假设我们要计算项目的总和和平均值, 并且可以使用stateswindows(时间).

使用windows的示例- https://ci.apache .org/projects/flink/flink-docs-release-0.10/apis/streaming_guide.html#example-program

使用states的示例- 解决方案

首先,这取决于您的语义...这两个示例使用不同的语义,因此不能直接进行比较.而且,窗口也在内部使用状态.通常很难说采用方法是更好的方法.

由于Flink的窗口语义非常丰富,我建议使用Windows.如果您无法使用Windows表达语义,那么使用状态可以是一个很好的选择.使用Windows,还有一个额外的优势,那就是状态处理-很难正确完成-会自动为您完成.

该决定绝对独立于您的数据到达率. Flink不会删除任何数据.如果您使用事件时间(em)(而不是处理时间),则结果将是相同的,而与数据到达率无关.

Let's say we want to compute the sum and average of the items, and can either working with states or windows(time).

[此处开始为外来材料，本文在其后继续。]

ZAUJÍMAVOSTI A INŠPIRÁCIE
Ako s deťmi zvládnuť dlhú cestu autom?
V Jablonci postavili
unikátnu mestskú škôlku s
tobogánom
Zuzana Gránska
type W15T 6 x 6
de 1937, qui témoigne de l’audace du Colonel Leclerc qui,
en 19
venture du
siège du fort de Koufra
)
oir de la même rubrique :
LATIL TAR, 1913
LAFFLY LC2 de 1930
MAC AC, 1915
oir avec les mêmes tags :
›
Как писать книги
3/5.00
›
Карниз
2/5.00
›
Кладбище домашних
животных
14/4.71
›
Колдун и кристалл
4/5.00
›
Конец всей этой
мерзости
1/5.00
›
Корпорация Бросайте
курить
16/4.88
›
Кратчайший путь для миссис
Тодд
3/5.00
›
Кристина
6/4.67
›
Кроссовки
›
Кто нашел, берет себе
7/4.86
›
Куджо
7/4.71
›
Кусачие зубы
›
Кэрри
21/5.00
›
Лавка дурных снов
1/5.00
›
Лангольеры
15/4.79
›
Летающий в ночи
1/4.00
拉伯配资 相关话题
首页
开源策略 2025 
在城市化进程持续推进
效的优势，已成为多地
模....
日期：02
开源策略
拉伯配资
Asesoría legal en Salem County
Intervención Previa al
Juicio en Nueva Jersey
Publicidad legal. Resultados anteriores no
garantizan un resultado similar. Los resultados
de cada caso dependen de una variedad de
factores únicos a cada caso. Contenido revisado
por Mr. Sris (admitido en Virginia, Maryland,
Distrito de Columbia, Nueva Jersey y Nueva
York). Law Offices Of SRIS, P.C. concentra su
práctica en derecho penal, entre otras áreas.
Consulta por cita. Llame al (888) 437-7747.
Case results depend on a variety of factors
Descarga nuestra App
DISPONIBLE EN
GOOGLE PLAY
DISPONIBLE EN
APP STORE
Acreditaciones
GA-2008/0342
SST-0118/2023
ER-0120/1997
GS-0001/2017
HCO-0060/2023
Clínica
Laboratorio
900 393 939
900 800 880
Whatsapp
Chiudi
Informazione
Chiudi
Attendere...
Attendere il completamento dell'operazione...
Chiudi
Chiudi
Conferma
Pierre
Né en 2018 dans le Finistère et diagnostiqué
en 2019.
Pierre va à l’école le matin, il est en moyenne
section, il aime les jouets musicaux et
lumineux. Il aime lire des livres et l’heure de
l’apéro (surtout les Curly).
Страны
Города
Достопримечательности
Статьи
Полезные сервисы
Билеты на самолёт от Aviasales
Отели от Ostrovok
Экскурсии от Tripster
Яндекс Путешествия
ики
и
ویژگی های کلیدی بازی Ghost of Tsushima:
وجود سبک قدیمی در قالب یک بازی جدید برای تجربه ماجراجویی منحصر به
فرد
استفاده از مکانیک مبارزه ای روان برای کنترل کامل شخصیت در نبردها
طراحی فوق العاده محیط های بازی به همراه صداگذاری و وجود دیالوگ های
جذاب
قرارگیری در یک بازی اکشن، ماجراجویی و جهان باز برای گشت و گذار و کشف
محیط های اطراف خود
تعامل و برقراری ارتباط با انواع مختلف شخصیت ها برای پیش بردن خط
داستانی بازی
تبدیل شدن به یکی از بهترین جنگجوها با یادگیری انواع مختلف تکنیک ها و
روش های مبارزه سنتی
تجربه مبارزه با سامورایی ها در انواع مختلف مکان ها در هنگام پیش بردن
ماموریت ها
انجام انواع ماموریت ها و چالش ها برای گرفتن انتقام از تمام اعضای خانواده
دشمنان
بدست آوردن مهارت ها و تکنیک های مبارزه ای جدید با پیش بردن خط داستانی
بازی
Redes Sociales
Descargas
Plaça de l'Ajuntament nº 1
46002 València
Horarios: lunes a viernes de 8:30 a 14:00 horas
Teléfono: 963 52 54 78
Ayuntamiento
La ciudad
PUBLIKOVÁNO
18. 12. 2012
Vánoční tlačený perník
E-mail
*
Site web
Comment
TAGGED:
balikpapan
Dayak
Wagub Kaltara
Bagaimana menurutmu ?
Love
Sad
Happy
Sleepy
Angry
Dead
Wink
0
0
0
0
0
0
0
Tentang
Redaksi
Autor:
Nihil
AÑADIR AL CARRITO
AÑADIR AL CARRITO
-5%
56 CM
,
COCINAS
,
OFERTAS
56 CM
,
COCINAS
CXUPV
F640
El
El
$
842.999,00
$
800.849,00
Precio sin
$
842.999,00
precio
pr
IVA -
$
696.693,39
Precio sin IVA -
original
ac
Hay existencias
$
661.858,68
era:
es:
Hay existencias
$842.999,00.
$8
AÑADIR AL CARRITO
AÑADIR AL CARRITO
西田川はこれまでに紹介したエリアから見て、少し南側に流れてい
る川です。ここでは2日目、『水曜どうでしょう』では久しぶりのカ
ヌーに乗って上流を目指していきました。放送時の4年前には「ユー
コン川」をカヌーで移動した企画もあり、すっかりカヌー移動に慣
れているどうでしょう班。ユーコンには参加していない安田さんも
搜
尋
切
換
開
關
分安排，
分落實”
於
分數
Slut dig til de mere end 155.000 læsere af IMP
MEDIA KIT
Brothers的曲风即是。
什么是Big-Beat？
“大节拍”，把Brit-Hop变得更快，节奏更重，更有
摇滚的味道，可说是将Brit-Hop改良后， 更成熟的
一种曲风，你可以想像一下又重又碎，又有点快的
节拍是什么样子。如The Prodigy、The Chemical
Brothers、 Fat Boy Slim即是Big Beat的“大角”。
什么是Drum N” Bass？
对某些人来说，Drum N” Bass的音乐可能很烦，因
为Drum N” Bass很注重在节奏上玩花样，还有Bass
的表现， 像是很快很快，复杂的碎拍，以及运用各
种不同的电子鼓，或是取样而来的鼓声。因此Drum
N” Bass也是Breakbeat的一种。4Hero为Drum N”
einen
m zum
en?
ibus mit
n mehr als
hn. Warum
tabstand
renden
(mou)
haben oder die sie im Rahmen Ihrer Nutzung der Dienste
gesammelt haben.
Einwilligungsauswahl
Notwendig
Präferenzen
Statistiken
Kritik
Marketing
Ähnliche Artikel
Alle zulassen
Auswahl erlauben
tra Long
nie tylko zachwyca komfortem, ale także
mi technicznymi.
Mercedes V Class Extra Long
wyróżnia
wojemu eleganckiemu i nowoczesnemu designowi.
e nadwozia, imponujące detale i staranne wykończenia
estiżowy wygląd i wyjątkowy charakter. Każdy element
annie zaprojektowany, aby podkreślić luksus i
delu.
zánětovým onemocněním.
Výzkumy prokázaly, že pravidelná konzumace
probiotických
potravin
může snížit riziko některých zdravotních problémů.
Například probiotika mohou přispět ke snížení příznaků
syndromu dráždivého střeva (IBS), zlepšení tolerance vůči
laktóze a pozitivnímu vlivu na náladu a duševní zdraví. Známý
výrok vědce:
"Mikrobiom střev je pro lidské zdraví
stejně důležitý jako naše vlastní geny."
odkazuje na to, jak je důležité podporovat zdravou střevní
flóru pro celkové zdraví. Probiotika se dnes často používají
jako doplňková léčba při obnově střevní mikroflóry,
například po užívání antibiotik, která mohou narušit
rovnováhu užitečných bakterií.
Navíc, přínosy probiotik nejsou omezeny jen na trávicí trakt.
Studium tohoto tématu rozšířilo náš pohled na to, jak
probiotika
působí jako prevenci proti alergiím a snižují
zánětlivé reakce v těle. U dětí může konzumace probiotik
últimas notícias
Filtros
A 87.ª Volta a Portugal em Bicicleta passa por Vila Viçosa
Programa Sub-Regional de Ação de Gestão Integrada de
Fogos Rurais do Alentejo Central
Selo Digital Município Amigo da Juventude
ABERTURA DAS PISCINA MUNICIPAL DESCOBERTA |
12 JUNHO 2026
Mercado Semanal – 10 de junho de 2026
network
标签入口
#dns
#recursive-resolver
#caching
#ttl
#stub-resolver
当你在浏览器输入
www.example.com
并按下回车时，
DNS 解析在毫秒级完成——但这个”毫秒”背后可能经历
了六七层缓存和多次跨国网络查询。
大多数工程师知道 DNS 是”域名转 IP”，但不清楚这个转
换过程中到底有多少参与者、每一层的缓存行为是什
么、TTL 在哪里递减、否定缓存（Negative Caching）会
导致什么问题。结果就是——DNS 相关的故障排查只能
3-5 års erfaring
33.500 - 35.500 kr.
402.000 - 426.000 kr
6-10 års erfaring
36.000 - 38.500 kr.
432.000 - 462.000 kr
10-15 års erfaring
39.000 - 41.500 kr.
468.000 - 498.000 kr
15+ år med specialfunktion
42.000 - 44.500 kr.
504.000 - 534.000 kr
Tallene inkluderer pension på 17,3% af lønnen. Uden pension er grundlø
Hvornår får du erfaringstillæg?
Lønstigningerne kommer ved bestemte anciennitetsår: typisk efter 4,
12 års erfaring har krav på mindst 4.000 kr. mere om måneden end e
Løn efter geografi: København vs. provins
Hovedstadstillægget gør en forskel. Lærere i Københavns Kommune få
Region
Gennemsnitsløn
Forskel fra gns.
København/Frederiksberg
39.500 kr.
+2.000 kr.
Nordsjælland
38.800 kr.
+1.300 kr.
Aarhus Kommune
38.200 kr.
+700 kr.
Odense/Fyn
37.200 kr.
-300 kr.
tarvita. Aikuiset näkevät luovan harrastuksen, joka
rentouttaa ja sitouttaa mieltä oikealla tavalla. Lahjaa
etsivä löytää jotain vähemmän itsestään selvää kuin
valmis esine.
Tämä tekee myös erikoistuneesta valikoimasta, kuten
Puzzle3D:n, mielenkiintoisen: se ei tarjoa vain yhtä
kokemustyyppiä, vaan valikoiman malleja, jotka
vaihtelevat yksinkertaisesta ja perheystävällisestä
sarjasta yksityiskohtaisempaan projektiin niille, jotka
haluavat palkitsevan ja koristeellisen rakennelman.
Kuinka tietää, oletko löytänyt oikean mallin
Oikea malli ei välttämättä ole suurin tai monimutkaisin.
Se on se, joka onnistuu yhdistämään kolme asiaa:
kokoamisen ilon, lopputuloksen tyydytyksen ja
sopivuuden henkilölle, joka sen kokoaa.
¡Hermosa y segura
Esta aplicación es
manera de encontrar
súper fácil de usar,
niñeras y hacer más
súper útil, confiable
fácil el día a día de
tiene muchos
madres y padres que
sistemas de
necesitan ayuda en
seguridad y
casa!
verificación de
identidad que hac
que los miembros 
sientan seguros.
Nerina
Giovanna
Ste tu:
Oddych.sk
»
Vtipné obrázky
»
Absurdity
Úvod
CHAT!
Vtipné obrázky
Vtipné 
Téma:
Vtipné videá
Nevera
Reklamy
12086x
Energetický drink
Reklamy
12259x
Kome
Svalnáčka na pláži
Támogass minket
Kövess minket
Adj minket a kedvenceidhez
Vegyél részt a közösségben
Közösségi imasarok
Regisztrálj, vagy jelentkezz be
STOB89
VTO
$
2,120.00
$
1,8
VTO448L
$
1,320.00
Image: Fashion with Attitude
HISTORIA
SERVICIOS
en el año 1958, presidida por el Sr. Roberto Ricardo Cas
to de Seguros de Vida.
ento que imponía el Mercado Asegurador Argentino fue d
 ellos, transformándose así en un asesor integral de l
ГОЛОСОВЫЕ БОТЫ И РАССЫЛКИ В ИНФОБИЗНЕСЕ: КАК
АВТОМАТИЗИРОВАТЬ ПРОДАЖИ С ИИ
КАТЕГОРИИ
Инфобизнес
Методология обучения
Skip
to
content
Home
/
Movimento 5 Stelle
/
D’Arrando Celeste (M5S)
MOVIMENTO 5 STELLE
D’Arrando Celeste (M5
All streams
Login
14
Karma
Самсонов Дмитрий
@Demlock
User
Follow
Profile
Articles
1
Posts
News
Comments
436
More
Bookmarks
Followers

Example working with windows - https://ci.apache.org/projects/flink/flink-docs-release-0.10/apis/streaming_guide.html#example-program

Example working with states - https://github.com/dataArtisans/flink-training-exercises/blob/master/src/main/java/com/dataartisans/flinktraining/exercises/datastream_java/ride_speed/RideSpeed.java

Can I ask what would be the reasons to make decision? Can I infer that if the data arrives very irregularly (50% comes in the defined window length and the other 50% don't), the result of the window approach is more biased (because the 50% events are dropped)?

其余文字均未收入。